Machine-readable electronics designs
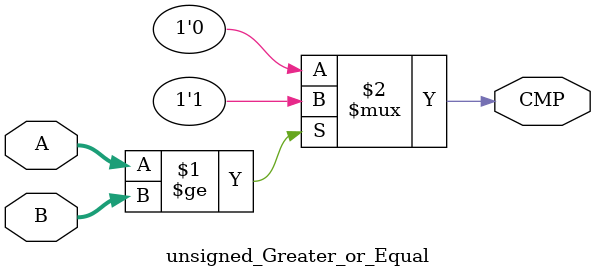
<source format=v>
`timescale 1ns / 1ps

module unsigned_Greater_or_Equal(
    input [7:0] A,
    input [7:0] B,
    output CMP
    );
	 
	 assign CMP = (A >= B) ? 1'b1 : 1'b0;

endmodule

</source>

...

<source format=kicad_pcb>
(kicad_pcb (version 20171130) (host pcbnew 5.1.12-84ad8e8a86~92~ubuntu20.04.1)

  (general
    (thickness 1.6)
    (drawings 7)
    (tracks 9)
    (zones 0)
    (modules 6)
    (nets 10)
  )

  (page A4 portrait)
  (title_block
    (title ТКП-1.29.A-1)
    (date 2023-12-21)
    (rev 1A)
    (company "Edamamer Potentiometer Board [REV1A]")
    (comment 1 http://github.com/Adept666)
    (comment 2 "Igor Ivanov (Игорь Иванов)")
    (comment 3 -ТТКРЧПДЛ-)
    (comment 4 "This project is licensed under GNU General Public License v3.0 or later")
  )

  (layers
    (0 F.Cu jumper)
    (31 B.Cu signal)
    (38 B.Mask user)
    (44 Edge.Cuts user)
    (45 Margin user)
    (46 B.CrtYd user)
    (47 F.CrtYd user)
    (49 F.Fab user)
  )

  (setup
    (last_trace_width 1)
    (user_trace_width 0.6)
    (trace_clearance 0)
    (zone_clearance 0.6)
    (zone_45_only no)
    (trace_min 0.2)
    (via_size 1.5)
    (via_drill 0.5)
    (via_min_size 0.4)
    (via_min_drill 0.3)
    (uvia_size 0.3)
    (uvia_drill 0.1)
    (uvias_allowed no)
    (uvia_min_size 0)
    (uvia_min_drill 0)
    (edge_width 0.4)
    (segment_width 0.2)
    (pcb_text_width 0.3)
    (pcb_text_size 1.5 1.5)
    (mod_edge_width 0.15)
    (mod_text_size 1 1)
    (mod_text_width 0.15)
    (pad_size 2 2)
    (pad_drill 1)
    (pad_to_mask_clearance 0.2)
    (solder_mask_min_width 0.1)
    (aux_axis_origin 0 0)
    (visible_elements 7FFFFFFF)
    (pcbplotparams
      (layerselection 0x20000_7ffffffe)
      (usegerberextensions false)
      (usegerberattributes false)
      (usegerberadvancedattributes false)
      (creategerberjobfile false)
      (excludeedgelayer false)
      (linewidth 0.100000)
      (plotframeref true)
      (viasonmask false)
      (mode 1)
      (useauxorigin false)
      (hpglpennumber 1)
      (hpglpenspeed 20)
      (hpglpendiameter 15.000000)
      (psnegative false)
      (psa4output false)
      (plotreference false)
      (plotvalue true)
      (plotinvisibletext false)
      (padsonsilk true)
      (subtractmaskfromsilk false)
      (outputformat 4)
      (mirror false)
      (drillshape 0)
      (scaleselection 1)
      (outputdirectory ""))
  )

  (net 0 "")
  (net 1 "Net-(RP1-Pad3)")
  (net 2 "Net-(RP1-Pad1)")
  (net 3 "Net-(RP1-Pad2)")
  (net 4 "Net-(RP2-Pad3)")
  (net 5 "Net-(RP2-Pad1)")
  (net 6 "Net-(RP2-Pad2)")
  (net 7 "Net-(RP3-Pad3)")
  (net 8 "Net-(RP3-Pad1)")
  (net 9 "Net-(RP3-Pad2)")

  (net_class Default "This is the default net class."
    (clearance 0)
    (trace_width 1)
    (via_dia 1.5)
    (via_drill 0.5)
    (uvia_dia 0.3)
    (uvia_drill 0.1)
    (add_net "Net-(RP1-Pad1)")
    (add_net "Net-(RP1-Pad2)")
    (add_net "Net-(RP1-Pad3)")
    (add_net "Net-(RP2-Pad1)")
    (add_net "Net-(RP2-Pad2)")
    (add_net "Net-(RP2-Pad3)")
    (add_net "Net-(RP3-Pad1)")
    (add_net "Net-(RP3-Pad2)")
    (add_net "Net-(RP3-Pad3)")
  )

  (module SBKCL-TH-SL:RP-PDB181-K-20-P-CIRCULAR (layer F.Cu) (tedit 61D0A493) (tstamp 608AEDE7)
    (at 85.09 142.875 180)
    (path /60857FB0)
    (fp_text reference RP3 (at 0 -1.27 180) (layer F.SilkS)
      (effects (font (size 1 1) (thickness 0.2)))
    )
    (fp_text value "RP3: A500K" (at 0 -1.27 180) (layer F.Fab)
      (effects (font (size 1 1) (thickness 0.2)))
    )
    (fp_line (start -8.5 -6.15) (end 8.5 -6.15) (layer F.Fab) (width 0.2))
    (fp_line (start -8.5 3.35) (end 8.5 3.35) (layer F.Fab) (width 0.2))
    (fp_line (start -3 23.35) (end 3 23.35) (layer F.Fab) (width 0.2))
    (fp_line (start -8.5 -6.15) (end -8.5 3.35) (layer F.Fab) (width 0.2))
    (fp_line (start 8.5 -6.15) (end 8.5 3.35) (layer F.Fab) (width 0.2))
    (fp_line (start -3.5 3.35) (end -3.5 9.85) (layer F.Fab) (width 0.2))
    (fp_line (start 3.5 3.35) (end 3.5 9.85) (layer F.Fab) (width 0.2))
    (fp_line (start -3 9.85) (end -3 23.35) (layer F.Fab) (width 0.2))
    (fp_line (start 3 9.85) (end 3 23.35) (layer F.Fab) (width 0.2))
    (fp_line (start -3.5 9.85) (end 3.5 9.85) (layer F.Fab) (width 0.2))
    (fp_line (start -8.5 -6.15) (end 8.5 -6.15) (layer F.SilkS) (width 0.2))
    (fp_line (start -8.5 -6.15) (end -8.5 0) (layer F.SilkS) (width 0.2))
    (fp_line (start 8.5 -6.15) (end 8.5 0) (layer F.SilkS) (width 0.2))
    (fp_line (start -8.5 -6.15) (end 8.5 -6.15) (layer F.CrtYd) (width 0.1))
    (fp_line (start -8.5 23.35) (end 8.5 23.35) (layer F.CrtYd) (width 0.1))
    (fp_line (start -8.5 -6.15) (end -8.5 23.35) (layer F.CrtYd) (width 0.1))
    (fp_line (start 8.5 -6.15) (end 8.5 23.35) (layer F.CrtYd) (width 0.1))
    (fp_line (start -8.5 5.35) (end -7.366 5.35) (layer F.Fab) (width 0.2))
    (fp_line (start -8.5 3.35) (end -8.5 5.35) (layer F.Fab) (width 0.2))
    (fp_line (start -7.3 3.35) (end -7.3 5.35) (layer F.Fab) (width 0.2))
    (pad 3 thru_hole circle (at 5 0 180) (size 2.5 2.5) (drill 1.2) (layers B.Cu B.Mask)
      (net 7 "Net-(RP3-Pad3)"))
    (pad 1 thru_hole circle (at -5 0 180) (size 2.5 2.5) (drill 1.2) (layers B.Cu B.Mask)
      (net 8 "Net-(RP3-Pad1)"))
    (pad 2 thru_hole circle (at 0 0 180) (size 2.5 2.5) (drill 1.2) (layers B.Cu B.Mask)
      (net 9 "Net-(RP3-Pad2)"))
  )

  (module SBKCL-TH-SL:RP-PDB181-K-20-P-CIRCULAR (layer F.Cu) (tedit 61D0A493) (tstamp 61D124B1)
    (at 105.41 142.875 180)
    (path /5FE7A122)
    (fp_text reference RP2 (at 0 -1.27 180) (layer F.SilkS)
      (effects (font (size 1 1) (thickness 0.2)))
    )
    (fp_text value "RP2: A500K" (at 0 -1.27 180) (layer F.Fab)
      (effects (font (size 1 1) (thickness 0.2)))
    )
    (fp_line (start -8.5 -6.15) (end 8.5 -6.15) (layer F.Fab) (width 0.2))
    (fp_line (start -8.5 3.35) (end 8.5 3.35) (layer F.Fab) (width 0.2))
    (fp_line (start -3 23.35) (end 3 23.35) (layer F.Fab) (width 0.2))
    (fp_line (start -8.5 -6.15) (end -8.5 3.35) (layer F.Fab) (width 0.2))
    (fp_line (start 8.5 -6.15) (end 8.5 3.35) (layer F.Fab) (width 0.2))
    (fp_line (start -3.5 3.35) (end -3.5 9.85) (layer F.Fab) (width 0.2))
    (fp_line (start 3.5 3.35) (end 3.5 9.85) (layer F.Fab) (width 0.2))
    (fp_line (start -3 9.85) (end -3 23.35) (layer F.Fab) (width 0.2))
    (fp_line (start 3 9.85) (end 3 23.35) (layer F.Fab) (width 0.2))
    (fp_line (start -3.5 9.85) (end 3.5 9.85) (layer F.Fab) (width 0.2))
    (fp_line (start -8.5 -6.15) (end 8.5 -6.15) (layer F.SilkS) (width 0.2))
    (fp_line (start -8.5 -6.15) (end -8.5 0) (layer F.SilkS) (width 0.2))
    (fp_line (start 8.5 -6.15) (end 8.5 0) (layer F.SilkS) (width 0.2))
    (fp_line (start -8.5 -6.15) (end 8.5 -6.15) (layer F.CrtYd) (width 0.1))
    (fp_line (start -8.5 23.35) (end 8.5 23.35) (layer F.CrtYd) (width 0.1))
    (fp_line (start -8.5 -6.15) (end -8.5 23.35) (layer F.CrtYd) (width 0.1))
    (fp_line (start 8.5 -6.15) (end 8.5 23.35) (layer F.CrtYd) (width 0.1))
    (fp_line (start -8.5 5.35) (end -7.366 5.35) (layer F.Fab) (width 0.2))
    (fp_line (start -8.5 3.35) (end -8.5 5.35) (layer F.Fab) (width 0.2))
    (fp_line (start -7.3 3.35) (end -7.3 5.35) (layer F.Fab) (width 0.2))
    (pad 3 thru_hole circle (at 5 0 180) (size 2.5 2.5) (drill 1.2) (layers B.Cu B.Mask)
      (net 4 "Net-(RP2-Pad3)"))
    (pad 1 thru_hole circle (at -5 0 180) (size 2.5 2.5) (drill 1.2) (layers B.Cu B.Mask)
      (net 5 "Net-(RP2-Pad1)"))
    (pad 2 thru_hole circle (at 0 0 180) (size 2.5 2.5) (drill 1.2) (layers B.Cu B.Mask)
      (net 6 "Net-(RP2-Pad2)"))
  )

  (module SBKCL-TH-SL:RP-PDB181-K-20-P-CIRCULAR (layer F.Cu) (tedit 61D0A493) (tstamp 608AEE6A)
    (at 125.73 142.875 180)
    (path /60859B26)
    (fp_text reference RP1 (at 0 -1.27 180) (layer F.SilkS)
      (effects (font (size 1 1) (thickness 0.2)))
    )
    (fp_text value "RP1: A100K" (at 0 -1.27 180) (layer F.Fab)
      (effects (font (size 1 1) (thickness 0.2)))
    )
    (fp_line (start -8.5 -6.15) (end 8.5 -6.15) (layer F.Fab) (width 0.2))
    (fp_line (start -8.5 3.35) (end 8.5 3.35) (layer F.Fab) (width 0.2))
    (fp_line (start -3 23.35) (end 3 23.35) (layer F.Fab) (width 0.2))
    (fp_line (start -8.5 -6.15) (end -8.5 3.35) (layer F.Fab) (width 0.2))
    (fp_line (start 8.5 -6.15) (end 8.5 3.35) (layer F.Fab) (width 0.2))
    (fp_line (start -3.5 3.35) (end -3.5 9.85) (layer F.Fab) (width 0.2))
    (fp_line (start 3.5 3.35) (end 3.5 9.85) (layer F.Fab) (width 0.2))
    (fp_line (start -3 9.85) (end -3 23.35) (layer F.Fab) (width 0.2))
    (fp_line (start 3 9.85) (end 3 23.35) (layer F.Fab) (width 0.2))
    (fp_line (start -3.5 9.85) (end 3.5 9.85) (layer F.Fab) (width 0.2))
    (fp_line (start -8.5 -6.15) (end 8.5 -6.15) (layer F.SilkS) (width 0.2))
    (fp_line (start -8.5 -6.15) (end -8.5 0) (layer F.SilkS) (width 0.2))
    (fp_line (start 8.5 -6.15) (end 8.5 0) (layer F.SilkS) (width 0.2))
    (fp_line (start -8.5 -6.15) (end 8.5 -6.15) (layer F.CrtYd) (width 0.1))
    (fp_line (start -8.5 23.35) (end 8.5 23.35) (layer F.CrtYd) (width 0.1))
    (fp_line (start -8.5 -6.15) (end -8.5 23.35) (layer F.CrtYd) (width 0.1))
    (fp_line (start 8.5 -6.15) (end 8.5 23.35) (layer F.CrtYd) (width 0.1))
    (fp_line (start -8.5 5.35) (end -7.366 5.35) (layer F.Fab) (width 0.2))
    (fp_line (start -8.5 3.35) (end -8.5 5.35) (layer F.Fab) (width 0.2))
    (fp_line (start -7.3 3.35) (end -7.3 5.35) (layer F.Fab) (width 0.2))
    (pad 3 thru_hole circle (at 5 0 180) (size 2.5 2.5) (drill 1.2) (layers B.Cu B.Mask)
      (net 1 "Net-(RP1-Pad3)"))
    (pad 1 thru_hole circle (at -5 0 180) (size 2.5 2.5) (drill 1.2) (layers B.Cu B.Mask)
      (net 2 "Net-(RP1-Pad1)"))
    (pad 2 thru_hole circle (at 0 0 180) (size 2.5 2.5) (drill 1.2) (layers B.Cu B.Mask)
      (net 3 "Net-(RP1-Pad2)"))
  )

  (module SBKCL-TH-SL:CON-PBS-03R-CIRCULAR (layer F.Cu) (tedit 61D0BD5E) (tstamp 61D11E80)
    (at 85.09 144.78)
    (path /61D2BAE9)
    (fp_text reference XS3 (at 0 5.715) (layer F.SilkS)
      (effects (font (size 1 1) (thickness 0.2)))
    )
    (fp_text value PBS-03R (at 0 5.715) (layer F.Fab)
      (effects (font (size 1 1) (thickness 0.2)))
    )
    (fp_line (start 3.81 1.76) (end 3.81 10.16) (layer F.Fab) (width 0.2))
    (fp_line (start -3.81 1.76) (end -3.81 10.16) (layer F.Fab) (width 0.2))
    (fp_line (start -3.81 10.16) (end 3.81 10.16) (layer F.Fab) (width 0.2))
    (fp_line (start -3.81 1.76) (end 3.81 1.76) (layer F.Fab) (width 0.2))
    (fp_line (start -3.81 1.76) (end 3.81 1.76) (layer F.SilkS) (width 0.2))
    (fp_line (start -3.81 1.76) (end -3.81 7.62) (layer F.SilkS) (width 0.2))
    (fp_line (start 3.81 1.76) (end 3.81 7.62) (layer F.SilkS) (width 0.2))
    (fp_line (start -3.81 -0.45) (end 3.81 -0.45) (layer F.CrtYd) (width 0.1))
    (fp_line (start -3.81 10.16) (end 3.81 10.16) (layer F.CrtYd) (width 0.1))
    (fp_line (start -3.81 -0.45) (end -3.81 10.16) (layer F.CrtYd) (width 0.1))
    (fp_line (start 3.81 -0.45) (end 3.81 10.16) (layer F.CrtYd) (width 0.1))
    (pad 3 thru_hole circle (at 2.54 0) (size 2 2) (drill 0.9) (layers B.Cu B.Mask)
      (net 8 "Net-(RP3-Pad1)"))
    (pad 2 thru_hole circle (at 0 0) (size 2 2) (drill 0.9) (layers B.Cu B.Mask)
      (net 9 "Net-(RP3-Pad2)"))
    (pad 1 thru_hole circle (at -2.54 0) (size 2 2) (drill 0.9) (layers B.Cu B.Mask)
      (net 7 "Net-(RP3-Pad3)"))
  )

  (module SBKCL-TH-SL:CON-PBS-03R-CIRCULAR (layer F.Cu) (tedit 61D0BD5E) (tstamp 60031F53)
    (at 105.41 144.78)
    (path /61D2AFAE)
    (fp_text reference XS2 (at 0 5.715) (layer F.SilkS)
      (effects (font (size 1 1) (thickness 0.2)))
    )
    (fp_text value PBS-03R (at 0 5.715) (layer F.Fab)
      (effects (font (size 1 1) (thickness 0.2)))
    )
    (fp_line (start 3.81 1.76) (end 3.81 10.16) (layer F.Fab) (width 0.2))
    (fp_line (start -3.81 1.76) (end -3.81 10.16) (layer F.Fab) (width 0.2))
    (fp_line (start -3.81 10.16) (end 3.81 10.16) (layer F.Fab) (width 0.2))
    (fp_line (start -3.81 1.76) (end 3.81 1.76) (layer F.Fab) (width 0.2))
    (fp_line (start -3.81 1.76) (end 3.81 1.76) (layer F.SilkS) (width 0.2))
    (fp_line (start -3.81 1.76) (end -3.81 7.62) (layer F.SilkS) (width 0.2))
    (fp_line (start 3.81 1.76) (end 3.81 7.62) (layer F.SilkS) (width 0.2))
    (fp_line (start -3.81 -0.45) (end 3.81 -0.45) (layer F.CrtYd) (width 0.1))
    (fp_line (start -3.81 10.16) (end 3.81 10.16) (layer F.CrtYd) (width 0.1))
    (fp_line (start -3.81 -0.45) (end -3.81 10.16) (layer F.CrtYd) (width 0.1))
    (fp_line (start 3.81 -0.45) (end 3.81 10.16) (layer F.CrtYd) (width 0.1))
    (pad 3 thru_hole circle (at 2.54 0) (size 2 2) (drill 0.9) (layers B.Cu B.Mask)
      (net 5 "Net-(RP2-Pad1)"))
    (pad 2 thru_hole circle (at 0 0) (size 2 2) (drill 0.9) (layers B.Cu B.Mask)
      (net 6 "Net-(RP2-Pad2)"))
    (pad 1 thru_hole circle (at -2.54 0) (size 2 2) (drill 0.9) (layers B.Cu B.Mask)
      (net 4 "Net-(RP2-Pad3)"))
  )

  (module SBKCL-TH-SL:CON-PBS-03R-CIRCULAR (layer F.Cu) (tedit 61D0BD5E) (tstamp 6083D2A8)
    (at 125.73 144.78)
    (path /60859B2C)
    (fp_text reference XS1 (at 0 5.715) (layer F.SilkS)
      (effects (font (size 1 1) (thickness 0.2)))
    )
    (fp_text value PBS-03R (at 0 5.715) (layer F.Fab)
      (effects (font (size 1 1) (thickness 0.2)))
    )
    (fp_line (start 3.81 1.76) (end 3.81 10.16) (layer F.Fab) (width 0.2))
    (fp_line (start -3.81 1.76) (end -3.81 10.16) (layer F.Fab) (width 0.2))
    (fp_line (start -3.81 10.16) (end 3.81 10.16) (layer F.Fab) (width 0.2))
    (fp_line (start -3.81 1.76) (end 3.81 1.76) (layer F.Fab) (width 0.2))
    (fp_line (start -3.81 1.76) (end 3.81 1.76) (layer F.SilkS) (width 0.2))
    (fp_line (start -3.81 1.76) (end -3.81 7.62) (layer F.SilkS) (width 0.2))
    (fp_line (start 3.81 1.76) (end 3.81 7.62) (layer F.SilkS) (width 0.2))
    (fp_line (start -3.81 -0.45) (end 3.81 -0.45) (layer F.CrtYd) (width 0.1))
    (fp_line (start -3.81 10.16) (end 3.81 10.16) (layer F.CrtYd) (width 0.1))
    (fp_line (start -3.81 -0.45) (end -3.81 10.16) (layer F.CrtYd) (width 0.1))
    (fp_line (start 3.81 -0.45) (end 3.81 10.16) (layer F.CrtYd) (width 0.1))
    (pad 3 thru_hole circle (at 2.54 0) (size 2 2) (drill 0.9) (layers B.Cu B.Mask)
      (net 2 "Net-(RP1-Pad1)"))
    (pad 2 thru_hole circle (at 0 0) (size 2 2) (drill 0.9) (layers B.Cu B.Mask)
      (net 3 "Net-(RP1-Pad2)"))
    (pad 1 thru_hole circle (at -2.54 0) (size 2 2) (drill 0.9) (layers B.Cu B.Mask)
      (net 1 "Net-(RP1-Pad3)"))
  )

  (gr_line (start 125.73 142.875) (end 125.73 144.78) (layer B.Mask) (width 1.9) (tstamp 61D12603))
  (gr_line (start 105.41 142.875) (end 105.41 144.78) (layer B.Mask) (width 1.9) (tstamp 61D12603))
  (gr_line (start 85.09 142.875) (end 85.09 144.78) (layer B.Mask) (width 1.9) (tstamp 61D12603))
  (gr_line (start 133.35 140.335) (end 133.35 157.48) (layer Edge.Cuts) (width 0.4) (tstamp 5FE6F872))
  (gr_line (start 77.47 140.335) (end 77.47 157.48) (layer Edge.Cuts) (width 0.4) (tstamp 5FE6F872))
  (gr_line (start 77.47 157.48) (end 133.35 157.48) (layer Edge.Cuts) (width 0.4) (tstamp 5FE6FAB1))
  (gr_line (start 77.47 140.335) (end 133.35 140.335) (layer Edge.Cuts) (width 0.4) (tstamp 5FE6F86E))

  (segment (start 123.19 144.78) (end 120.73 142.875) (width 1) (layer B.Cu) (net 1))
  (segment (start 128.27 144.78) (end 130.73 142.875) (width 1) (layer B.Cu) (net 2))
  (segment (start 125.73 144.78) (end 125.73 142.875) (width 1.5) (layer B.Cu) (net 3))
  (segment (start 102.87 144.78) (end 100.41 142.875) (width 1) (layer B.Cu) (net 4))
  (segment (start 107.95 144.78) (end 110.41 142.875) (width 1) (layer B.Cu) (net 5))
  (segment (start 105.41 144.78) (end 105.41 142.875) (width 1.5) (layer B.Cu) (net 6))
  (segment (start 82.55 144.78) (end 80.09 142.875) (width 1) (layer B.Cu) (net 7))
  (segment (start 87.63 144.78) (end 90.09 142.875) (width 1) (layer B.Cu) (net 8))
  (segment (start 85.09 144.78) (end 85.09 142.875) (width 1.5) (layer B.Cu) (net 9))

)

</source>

• WHAT IS NEEDED
Taking the entries above, print exactly the lines starting at the line with "(user_trace_width 0.6)" and ending at the line with "(uvia_min_size 0)", both included.

• RESULT
    (user_trace_width 0.6)
    (trace_clearance 0)
    (zone_clearance 0.6)
    (zone_45_only no)
    (trace_min 0.2)
    (via_size 1.5)
    (via_drill 0.5)
    (via_min_size 0.4)
    (via_min_drill 0.3)
    (uvia_size 0.3)
    (uvia_drill 0.1)
    (uvias_allowed no)
    (uvia_min_size 0)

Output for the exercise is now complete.